> [What to do]: Copy every line of the rows below without changing anything.

════════════════════

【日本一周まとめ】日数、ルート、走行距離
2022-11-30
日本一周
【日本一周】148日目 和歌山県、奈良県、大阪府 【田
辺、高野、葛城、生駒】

════════════════════

> [Response area]:
【日本一周まとめ】日数、ルート、走行距離
2022-11-30
日本一周
【日本一周】148日目 和歌山県、奈良県、大阪府 【田
辺、高野、葛城、生駒】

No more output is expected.